A return to the scene of the crime…sort of.

It was the late spring of 1996 and Jen and I, married for less than a year, had traveled to Denver, CO for that year’s AOBA National Conference and Show. Things were moving pretty fast at that point for a couple of 24 year olds. Less than 2 years prior, having just moved back home to Vermont my then girlfriend had dragged me — somewhat sulkily on my part — to what was then called the Killington Sheep & Wool Festival. Ostensibly she took me that Sunday to see llamas for the first time since we had been backpacking around Ecuador at the end of her semester abroad. Well as it turned out there were alpacas penned next to the llamas at the wool festival that day and needless to say that set some not insignificant gears into motion.

The following year we went looking, now as newlyweds, for a piece of property suitable for an alpaca farm and in December of 1995 closed on the house and land that would soon come to be known as Cas-Cad-Nac Farm. So it was that the following June, still relatively footloose and fancy free, we found ourselves in Denver happily awash in everything alpaca. It would be another year before we would even have the barn completed (what is today know as the Main Barn), the fencing done, and actually purchased our first females. In Denver (and the following year in Pueblo too) we would spend hours just walking amongst all of the booths looking at animals, reading any literature we could lay our hands on, and shyly interacting here and there with a few of the breeders and exhibitors.
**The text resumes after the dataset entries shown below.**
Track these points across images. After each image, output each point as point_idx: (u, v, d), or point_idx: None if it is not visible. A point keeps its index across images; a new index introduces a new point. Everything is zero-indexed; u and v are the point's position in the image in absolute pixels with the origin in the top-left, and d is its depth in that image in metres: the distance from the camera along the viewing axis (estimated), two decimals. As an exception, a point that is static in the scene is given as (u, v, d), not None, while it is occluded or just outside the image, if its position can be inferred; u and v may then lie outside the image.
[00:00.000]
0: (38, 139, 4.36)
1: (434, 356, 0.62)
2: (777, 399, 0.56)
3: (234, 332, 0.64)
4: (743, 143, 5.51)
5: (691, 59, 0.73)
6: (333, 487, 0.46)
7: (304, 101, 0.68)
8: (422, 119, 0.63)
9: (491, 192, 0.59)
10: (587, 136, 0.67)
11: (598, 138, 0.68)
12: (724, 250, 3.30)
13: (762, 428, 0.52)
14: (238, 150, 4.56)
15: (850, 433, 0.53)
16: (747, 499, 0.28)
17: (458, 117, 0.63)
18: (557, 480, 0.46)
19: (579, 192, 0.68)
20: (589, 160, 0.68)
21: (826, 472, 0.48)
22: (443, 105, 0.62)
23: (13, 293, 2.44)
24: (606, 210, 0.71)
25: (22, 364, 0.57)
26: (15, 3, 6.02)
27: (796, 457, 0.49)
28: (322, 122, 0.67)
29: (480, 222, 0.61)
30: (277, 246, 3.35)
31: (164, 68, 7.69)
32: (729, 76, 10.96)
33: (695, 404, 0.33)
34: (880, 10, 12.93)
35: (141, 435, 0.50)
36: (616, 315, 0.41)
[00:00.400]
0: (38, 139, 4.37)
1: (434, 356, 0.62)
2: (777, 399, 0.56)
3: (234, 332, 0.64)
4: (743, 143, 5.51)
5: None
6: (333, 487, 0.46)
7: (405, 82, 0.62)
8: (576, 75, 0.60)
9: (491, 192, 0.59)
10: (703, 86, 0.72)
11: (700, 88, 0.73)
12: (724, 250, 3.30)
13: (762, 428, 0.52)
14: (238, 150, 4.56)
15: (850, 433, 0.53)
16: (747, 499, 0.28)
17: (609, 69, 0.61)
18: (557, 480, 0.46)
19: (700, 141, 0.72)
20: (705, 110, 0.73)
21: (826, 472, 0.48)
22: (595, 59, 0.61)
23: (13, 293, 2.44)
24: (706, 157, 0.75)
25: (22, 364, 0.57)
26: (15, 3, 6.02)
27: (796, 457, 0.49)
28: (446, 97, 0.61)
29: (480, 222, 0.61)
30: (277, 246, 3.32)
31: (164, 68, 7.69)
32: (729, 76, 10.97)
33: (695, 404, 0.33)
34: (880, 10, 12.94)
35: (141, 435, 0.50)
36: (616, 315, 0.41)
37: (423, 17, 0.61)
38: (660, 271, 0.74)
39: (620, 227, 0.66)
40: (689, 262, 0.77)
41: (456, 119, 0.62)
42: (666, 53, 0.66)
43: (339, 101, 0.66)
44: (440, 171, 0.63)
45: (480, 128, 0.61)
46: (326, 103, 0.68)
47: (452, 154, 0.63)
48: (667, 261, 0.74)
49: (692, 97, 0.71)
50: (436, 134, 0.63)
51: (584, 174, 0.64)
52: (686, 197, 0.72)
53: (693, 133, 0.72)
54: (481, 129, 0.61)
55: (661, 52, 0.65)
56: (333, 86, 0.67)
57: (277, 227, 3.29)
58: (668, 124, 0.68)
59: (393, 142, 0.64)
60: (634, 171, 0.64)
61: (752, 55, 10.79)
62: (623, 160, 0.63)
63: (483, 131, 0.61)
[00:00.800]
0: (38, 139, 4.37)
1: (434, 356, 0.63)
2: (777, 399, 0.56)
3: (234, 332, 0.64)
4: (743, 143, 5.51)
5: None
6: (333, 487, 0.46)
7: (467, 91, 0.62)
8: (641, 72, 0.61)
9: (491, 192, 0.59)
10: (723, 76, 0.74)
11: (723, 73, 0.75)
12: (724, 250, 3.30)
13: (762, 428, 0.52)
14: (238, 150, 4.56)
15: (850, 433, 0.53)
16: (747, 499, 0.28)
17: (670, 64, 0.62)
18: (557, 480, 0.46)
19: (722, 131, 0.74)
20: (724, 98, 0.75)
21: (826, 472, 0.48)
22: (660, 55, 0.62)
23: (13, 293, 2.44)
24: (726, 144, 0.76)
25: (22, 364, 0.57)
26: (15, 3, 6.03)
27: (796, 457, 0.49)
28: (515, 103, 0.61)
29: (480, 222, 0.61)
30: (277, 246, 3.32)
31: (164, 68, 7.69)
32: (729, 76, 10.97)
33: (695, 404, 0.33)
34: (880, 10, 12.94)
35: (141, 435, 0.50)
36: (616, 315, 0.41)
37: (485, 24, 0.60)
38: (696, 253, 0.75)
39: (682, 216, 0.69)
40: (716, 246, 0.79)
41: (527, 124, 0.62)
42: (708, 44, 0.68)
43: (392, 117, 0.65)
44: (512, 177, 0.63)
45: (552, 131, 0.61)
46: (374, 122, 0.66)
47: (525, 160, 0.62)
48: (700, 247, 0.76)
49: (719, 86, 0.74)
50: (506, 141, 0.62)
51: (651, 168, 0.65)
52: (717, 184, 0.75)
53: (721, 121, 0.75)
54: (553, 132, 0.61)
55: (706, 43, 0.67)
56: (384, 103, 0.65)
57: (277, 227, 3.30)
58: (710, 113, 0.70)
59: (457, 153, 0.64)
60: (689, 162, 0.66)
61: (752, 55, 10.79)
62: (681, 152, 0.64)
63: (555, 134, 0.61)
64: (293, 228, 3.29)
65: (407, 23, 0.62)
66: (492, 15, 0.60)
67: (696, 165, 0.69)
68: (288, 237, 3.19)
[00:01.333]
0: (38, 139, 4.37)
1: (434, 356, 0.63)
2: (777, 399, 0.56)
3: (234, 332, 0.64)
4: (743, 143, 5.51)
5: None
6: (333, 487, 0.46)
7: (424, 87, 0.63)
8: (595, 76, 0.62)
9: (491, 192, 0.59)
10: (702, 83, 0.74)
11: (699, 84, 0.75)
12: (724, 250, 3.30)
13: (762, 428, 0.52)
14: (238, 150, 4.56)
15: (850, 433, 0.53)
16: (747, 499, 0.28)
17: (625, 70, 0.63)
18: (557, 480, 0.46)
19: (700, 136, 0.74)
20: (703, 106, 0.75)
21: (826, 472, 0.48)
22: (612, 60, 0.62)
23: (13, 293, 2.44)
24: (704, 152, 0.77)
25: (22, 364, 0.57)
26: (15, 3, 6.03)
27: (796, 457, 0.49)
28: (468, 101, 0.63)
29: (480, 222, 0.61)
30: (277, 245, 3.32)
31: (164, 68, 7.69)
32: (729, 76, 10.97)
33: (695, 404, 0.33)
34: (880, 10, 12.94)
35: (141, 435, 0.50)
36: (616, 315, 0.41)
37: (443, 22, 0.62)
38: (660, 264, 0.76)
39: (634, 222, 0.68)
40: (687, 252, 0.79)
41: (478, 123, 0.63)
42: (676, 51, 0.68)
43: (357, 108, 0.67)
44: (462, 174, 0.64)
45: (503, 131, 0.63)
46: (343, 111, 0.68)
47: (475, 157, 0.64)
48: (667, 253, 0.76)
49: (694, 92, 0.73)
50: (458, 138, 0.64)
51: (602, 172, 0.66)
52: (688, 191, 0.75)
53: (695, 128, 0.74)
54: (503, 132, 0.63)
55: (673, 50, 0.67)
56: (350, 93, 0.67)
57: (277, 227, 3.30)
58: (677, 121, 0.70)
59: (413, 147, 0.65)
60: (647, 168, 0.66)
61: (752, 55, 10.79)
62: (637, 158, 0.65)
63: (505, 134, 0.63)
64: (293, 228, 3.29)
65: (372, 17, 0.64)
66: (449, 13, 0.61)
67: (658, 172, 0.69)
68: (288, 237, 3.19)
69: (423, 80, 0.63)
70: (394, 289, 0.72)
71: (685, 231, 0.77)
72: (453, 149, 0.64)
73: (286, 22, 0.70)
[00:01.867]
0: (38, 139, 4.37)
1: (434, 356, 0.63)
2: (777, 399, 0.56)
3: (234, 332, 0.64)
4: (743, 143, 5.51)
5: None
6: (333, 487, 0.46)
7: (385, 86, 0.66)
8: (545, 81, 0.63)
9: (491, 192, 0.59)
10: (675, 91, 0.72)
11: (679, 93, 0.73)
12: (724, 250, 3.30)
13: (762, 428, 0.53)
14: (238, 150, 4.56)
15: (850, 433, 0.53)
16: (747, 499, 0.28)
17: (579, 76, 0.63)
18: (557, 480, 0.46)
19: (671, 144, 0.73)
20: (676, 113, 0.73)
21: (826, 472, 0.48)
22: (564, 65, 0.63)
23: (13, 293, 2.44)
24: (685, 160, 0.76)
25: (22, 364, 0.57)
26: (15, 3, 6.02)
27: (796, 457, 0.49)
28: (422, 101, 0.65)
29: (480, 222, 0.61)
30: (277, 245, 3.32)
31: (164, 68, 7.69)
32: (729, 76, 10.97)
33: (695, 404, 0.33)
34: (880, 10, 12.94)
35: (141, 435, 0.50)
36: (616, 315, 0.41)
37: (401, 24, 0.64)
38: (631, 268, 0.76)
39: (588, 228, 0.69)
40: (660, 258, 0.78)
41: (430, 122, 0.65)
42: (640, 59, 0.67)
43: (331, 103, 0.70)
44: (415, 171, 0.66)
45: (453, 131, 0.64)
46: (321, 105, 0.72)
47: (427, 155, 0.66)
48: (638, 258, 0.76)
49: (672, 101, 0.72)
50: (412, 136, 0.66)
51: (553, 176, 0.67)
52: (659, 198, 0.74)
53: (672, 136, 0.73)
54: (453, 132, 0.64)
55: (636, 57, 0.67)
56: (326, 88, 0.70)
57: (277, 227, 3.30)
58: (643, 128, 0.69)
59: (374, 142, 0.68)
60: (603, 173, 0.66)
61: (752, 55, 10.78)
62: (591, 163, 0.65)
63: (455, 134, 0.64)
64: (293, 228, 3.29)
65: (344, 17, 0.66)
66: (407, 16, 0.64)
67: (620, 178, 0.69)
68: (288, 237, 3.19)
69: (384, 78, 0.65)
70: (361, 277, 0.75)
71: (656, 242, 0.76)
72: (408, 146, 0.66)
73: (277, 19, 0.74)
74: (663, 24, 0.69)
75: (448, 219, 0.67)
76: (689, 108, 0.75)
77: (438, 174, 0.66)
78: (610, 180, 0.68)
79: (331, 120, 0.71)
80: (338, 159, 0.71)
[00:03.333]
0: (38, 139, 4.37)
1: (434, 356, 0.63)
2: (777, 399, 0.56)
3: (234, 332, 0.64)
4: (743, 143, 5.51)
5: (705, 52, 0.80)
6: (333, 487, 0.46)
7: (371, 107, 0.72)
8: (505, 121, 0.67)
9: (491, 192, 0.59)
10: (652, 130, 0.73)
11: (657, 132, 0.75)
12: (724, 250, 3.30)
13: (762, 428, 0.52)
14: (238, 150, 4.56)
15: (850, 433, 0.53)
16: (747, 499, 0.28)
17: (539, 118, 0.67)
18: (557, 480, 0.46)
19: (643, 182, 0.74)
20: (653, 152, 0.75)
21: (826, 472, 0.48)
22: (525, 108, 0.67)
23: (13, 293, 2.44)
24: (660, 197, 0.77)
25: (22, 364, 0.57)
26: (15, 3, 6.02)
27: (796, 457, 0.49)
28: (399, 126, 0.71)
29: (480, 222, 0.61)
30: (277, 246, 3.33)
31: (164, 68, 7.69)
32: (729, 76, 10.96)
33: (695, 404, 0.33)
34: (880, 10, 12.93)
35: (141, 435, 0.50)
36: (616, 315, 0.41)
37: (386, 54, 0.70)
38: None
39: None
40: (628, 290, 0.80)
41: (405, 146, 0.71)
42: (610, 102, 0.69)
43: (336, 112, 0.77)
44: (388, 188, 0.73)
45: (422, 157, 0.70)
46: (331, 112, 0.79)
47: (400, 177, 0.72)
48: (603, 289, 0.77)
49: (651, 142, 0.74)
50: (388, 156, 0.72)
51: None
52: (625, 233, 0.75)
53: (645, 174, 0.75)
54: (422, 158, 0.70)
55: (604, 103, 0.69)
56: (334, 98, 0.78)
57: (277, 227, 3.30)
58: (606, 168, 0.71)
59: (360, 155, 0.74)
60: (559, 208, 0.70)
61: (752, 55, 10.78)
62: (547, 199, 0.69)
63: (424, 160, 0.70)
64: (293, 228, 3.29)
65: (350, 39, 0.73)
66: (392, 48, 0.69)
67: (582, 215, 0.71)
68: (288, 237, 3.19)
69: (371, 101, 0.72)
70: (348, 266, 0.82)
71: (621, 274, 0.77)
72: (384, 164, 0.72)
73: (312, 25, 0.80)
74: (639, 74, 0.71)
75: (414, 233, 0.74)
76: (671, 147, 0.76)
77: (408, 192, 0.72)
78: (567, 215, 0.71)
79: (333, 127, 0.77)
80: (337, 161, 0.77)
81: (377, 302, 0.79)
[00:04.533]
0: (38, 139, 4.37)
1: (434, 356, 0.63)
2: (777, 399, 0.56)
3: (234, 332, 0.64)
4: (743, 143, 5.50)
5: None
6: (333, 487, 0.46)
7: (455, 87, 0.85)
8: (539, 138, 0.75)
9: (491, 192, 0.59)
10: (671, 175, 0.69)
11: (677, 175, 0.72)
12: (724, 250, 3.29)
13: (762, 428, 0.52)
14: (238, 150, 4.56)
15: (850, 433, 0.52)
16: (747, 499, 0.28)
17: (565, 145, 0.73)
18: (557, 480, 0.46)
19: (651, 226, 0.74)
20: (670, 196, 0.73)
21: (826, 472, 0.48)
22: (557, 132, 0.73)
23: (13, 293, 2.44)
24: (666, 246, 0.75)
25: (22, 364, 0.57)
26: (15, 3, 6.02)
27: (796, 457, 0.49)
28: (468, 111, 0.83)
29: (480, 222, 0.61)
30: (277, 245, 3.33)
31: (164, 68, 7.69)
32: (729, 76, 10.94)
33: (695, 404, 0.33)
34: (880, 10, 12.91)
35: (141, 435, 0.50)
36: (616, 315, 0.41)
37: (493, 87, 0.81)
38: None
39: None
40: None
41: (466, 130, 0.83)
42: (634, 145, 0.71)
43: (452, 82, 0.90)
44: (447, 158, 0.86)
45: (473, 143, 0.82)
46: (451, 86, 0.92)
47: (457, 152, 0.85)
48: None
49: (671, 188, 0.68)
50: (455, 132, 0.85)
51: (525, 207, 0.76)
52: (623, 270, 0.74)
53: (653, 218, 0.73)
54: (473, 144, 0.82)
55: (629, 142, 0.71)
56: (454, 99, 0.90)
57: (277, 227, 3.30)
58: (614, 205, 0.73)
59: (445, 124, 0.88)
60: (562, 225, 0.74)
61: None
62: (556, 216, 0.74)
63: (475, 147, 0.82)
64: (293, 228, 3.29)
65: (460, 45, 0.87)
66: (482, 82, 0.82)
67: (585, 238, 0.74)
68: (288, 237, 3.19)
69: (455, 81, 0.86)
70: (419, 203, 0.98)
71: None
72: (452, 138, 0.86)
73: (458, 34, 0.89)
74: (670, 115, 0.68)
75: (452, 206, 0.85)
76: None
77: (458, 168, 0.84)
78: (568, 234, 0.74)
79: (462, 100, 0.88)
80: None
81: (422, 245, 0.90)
We attended every single talk/workshop at Nationals that year that we could and when we weren’t at the conference venue itself we could be found at our hotel hungrily reading through the conference notebooks as though they contained the secrets of the universe. It was an exciting — and it needs to be said more innocent — time in our lives as we began a journey that has now consumed, fully by our choice, almost half of our time here on this earth.
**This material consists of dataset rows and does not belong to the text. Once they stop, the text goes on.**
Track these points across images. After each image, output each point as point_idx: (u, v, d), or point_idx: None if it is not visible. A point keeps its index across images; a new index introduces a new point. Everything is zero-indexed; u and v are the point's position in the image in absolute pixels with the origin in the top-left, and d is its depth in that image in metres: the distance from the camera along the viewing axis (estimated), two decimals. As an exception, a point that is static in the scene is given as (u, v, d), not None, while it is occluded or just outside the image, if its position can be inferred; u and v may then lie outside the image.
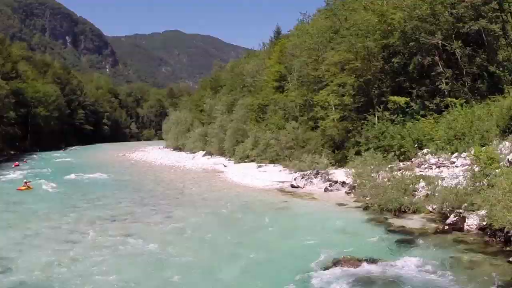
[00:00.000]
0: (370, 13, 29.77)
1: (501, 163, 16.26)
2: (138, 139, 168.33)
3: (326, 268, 10.78)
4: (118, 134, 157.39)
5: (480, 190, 13.66)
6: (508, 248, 11.23)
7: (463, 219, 13.72)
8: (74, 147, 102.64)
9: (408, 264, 10.80)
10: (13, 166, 44.96)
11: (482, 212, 13.25)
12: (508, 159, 16.56)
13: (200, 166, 41.40)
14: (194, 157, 51.60)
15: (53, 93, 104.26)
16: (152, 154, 64.10)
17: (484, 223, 12.91)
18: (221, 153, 47.18)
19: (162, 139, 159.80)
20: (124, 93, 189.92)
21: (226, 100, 52.59)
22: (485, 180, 14.78)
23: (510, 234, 11.24)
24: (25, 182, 28.64)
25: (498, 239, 11.96)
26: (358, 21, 29.89)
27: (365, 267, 10.60)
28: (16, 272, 11.96)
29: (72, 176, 34.04)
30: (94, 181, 32.06)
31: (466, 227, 13.54)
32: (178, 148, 68.04)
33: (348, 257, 11.14)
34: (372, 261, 10.98)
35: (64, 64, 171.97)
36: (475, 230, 13.19)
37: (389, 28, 28.85)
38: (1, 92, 70.36)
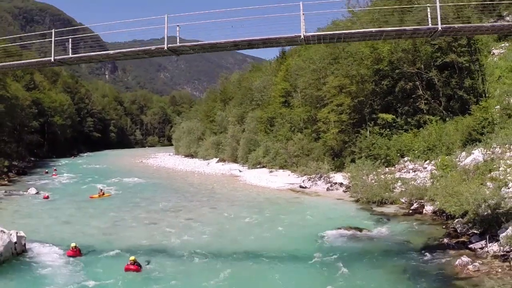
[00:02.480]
0: (363, 45, 36.38)
1: (458, 168, 22.78)
2: (143, 146, 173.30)
3: (329, 231, 17.49)
4: (124, 141, 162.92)
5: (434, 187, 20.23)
6: (446, 222, 17.73)
7: (422, 206, 20.35)
8: (85, 154, 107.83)
9: (382, 231, 17.48)
10: (52, 176, 47.46)
11: (436, 202, 19.78)
12: (461, 165, 23.06)
13: (218, 171, 47.86)
14: (208, 163, 57.94)
15: (66, 102, 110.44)
16: (168, 160, 70.42)
17: (437, 208, 19.45)
18: (234, 160, 53.50)
19: (165, 145, 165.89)
20: (128, 101, 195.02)
21: (237, 112, 59.06)
22: (442, 180, 21.32)
23: (448, 214, 17.71)
24: (101, 190, 31.61)
25: (442, 217, 18.52)
26: (354, 52, 36.48)
27: (355, 232, 17.34)
28: (124, 241, 18.01)
29: (114, 180, 40.05)
30: (136, 184, 38.27)
31: (424, 212, 20.15)
32: (190, 155, 74.11)
33: (345, 226, 17.83)
34: (360, 229, 17.77)
35: (71, 73, 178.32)
36: (430, 213, 19.77)
37: (379, 57, 35.47)
38: (25, 103, 76.44)
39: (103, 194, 30.84)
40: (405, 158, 30.48)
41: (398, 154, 31.18)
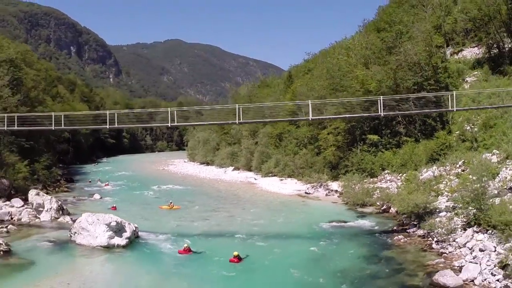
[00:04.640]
0: (355, 80, 46.09)
1: (417, 181, 32.41)
2: (152, 150, 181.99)
3: (326, 223, 27.31)
4: (135, 146, 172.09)
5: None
6: (399, 217, 27.36)
7: (389, 207, 30.10)
8: (103, 160, 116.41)
9: (361, 223, 27.39)
10: (104, 186, 52.40)
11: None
12: (420, 179, 32.67)
13: (237, 179, 57.47)
14: (225, 171, 67.43)
15: (85, 111, 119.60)
16: (188, 168, 79.92)
17: (397, 209, 29.08)
18: (248, 169, 62.99)
19: (173, 150, 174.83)
20: (138, 107, 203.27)
21: (249, 127, 68.66)
22: (403, 190, 30.96)
23: (400, 212, 27.29)
24: (170, 202, 35.61)
25: (399, 215, 28.16)
26: (347, 86, 46.17)
27: (342, 223, 27.31)
28: (193, 230, 27.48)
29: (155, 188, 49.03)
30: (176, 190, 47.55)
31: (390, 211, 29.87)
32: (205, 163, 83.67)
33: (336, 220, 27.73)
34: (346, 222, 27.72)
35: (86, 82, 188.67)
36: (393, 212, 29.51)
37: (368, 90, 45.13)
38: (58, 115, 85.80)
39: (173, 206, 35.14)
40: (386, 171, 40.05)
41: (381, 168, 40.67)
Somewhere on Colorado Rt. 160 approaching Wolf Creek Pass, 5/20/11

A lot of water has gone over the dam since that first time we attended an AOBA conference, yet here we are visiting Colorado again some 15 years, two kids, and several hundred alpaca births later for another national show. In the interest of full disclosure we are really here more as observers than hardcore participants this time around. We shipped 20+ fleeces out, flew out late Wednesday from Boston, picked them up at our hotel yesterday morning, checked them all in at the the National fleece show and then made ourselves scarce. Though technically signed up as conference attendees (I’ve got the badge to prove it too!), we don’t even have a booth at the show venue. Though we have attended almost all of the AOBA Nationals with animals in recent years (we were at both Salt Lake City, UT and Fort Wayne, IN with trailers to say nothing of Louisville, KY multiple times), this go-round Denver was really just an excuse to travel out and visit an old childhood friend of ours who lives on the other side of the rockies in Durango, CO.  This is also the first chance that Jen has really had to take a breather since the run-up to the North American Show in early March. From the running of that show, to Futurity, to Syracuse, and then pretty much straight to shearing she in particular has really been burning the candle at both ends. Every now and then it’s good to just be. Early this morning we left Denver by car heading southwest and got to drive through the infamous Wolf Creek Pass which at over 10,000 feet of elevation was still very much in a winter mode with what looked like several inches of new snow from just last night alone. As it was the mountainsides up there were still covered with what had to be several feet of the white fluffy stuff. This was awe inspiring stuff for a couple of tourists from New England. Our old friend and hauler Mike Cates has described white-knuckling it through that pass in years past through winter weather with a fully loaded truck and trailer. No thanks. Though truly breathtaking in its beauty, for our part we were glad to be driving a rented SUV with all wheel drive and perhaps, more importantly, with all of our alpacas safely back home on the farm!

One Comment

  1. My husband didn’t believe me that there was still that much snow in CO. Better there than back here in VT!